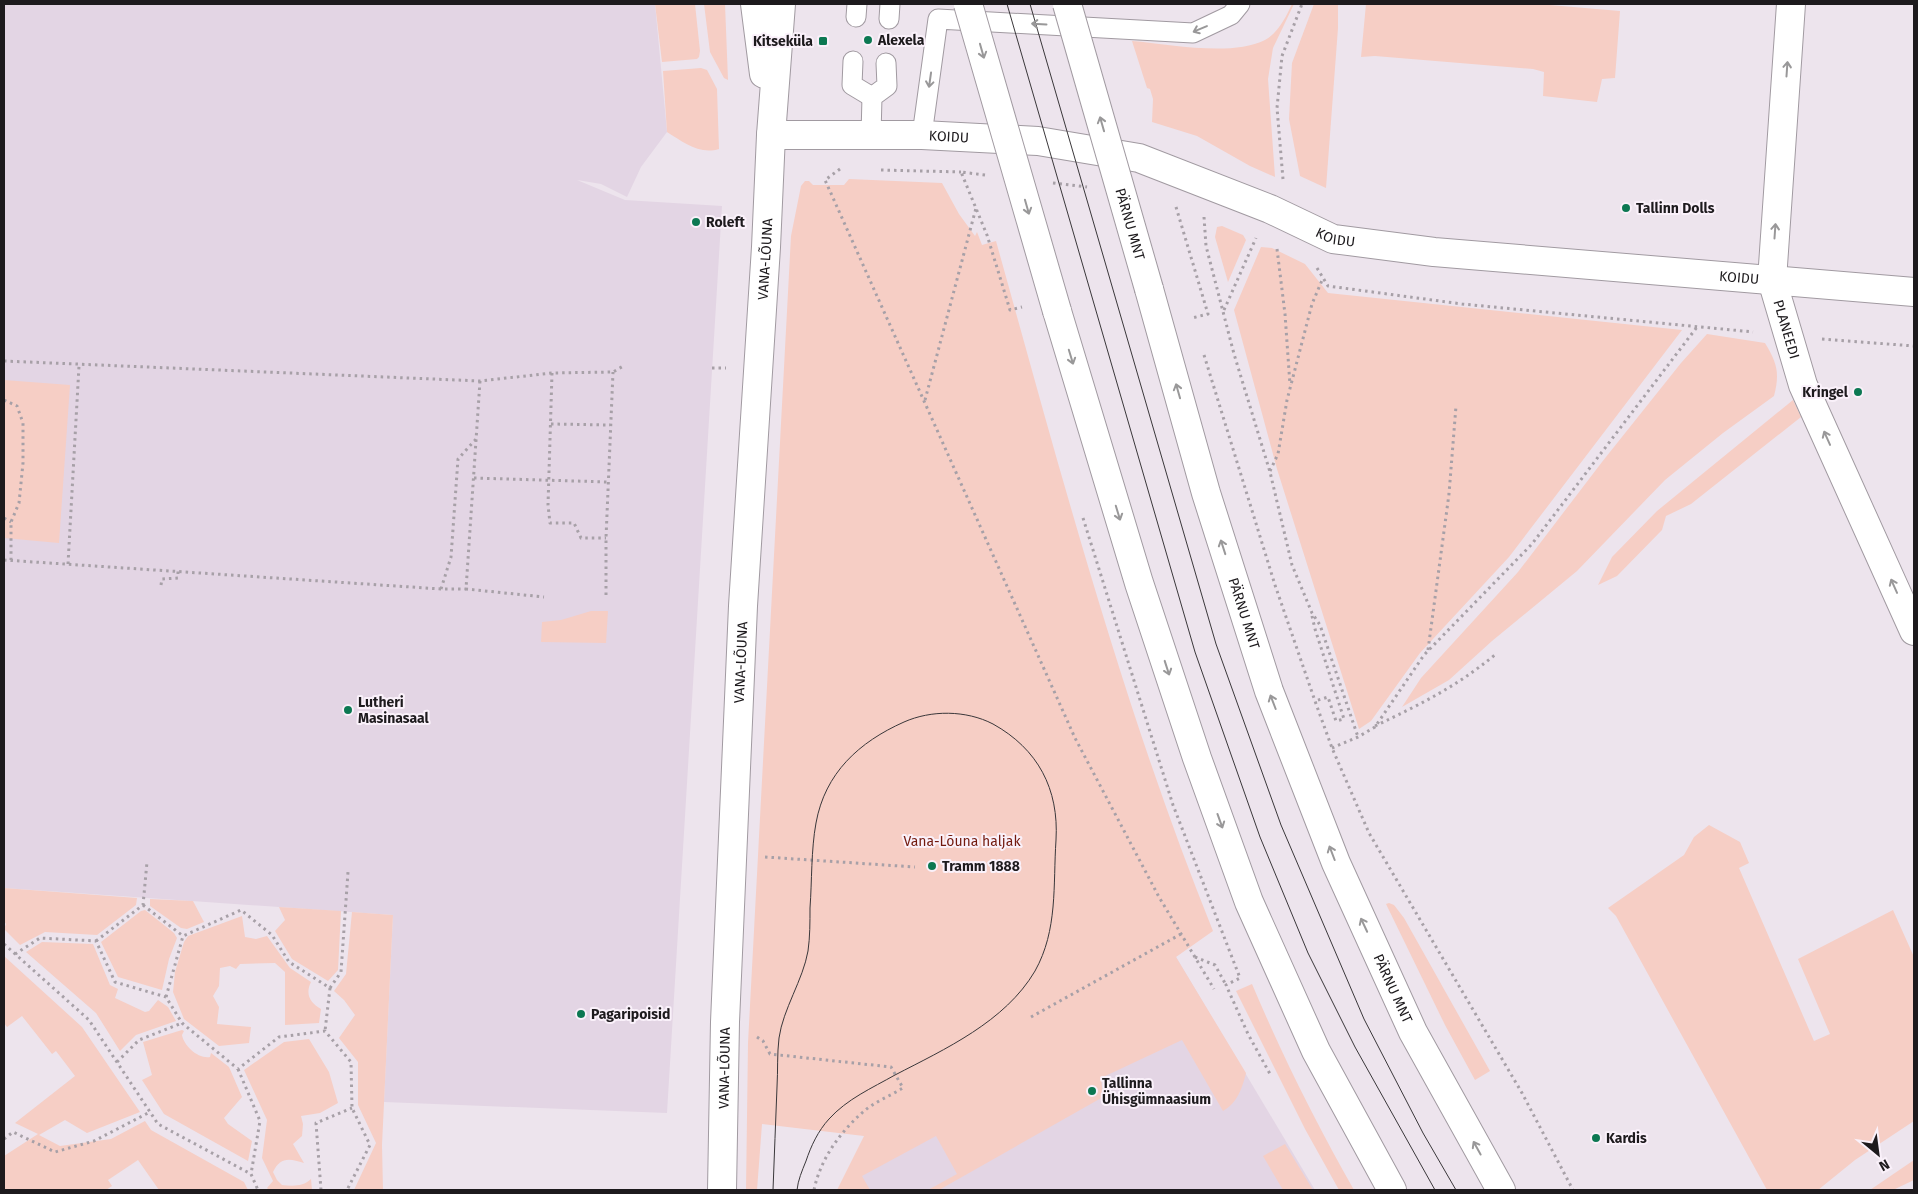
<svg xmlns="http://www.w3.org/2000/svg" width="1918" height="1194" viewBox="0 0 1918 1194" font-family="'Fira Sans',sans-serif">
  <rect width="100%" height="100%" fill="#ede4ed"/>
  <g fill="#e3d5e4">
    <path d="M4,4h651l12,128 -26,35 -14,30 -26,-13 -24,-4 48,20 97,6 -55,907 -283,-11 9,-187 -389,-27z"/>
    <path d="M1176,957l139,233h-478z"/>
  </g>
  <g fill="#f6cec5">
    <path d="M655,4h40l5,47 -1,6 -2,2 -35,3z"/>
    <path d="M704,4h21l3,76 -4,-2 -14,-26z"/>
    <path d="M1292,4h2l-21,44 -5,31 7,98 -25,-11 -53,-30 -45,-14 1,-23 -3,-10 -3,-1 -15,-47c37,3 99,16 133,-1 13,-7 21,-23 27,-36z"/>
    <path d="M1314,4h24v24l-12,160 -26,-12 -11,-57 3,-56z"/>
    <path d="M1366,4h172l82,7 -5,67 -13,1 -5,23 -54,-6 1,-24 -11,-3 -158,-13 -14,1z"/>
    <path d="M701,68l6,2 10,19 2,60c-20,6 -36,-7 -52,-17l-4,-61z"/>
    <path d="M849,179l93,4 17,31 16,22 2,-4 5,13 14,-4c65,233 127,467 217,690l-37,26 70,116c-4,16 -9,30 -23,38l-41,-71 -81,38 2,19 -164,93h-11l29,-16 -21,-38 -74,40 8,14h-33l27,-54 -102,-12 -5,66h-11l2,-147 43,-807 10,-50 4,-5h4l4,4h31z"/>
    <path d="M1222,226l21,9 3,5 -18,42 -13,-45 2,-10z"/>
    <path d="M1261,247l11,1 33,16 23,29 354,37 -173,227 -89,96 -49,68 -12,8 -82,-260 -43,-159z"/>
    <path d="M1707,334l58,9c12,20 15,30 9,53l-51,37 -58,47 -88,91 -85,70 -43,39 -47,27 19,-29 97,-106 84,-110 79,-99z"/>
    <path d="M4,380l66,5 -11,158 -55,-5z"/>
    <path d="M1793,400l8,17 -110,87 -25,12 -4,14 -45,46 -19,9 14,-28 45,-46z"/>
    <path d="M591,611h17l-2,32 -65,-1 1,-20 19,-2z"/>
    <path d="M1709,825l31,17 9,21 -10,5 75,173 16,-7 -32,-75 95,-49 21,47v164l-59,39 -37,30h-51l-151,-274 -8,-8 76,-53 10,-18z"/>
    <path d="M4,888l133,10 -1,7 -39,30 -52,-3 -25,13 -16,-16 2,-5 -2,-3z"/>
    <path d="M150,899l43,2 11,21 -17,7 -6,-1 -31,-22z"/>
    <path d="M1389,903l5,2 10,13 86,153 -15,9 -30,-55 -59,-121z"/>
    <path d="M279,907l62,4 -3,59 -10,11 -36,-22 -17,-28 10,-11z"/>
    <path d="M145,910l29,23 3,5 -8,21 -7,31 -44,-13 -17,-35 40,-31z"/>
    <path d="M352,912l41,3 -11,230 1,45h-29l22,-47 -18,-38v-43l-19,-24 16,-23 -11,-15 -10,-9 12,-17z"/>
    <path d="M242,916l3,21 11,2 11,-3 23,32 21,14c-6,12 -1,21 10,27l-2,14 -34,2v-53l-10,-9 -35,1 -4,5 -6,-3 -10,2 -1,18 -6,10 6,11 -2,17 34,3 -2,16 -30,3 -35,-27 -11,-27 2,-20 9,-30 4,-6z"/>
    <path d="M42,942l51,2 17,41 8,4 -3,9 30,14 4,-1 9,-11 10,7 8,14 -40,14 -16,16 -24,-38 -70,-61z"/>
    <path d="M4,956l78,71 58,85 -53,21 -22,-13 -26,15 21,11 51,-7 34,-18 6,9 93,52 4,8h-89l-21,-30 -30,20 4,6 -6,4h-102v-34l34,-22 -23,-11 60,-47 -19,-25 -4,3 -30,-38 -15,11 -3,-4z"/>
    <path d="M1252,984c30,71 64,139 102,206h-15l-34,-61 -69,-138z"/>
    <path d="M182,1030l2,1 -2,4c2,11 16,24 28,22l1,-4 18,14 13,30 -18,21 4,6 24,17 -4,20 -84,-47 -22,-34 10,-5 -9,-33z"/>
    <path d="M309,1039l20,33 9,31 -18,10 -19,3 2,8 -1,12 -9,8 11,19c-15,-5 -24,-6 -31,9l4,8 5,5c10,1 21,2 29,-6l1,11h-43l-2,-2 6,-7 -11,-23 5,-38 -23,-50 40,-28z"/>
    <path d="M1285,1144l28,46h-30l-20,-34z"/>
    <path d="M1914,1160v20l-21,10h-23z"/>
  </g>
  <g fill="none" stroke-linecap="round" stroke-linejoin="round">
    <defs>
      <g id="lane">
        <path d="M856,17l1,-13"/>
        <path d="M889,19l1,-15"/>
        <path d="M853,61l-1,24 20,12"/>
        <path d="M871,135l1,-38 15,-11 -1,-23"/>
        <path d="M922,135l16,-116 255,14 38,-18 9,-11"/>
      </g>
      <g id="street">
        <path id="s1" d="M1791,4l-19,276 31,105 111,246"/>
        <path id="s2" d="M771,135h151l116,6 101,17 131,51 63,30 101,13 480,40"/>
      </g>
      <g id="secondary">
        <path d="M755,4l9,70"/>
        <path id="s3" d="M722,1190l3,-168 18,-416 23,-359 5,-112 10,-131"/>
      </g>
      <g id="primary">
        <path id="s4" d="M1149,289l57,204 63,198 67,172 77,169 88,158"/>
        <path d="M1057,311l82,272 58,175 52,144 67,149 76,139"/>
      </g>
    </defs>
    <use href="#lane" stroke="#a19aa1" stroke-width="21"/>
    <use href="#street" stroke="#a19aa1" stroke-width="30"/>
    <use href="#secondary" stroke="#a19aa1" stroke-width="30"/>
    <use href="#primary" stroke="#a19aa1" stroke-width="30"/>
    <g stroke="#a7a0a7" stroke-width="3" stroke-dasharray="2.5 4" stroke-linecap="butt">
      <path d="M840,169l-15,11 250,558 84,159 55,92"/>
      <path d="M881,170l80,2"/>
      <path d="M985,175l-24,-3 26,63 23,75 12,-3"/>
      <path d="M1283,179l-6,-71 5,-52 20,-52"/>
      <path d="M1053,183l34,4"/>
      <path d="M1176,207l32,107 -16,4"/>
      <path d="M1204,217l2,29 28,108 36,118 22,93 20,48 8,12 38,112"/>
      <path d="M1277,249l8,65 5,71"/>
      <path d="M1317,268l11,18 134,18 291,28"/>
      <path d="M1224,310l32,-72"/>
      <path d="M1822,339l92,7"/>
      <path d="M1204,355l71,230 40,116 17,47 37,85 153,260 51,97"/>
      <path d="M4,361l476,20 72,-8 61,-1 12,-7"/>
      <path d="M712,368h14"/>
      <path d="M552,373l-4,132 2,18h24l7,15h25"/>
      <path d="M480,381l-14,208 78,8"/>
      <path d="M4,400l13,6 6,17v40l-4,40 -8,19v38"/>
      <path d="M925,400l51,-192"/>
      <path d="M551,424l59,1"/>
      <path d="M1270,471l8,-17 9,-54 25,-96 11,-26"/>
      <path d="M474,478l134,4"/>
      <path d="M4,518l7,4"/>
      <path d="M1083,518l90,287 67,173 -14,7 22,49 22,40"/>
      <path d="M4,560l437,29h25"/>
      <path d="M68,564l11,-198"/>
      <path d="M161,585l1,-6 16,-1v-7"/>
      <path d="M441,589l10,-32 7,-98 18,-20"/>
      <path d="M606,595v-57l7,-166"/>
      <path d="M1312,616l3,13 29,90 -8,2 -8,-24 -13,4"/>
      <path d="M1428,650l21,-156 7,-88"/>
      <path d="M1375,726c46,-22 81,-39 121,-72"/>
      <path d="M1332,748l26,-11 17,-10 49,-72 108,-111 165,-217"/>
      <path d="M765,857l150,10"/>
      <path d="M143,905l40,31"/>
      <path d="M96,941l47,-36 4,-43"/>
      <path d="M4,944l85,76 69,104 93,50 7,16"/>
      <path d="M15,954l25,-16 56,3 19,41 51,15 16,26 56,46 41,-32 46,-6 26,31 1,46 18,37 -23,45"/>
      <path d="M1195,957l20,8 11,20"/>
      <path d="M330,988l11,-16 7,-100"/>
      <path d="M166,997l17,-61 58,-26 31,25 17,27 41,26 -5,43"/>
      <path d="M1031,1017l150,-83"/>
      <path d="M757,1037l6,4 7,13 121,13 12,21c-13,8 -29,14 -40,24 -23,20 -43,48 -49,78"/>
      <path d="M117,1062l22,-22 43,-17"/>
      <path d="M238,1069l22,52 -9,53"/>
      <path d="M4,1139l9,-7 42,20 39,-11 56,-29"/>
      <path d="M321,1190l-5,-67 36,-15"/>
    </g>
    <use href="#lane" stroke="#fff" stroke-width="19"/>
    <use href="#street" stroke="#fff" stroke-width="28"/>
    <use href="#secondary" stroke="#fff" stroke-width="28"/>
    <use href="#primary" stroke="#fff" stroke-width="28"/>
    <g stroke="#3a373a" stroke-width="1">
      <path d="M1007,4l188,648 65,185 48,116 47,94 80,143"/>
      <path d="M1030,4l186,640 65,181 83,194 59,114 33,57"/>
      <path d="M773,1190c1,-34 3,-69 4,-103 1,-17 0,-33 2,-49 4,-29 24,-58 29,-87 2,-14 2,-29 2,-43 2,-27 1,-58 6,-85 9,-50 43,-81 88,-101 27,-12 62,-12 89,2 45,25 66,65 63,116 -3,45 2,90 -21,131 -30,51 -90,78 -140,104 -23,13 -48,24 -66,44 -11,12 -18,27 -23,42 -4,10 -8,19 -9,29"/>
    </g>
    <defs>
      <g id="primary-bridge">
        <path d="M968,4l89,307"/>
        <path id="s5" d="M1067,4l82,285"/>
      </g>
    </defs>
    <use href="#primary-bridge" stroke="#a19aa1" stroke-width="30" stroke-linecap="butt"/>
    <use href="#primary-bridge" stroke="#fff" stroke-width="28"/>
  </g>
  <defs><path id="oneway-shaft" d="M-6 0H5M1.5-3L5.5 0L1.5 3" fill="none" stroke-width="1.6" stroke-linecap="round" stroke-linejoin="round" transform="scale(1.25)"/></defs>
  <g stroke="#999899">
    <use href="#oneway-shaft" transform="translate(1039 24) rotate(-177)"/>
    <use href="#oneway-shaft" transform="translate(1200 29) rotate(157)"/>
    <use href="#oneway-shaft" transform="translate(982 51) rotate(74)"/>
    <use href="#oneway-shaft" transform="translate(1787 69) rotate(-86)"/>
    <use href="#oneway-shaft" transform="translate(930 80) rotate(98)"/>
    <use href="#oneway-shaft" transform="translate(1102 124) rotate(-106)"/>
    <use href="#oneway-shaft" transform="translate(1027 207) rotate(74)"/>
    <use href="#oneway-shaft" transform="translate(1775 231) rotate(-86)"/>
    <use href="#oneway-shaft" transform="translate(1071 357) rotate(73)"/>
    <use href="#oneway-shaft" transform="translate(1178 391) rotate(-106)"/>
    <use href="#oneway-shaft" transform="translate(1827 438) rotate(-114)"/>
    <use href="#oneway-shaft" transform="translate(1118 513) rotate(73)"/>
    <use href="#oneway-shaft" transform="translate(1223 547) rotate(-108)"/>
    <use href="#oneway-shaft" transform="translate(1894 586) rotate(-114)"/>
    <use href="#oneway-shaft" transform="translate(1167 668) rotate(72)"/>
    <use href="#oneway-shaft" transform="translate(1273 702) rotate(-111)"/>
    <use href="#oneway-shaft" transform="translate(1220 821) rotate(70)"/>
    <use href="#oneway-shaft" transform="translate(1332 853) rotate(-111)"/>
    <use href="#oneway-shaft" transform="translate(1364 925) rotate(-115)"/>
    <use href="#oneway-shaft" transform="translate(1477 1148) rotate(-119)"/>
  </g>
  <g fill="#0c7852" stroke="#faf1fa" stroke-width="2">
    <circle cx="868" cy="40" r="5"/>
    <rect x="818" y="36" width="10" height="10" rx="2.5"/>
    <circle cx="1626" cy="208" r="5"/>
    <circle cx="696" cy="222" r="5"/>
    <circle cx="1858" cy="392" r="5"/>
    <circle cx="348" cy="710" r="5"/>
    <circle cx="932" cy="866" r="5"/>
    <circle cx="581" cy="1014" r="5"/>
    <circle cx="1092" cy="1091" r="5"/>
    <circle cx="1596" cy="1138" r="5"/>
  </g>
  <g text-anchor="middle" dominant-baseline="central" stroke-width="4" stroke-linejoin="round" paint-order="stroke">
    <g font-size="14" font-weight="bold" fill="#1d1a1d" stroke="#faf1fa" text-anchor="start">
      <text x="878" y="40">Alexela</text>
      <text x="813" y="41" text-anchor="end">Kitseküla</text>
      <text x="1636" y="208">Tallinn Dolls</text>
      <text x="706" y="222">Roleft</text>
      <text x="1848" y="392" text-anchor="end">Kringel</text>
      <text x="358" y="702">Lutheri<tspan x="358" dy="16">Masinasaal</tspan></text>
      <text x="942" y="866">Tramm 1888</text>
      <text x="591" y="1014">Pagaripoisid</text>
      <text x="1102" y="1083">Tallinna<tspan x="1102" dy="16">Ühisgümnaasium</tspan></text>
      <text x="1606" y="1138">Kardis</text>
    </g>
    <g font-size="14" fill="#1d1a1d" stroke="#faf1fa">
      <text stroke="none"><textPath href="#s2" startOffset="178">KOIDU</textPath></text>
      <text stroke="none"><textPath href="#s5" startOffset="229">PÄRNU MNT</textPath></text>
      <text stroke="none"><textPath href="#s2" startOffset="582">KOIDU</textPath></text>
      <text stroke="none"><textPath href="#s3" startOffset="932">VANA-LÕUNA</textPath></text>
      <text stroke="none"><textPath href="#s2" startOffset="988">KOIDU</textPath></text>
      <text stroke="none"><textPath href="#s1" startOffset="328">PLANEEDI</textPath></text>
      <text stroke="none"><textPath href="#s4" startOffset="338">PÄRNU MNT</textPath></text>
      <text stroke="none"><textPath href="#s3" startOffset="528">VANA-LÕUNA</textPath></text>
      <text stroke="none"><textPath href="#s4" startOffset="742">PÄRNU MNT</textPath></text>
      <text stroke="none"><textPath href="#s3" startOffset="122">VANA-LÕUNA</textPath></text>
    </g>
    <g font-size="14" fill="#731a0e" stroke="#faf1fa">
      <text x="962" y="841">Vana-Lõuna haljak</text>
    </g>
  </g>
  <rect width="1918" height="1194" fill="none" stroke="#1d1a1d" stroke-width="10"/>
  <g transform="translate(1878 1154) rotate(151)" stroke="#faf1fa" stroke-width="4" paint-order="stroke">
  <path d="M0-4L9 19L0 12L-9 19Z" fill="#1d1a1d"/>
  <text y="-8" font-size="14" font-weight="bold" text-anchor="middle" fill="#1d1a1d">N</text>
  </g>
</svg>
--*--
• EXERCISE:
Go through the entries above and count the lines with the word "weight", then give only that number.

• ANSWER TO THIS TASK:
2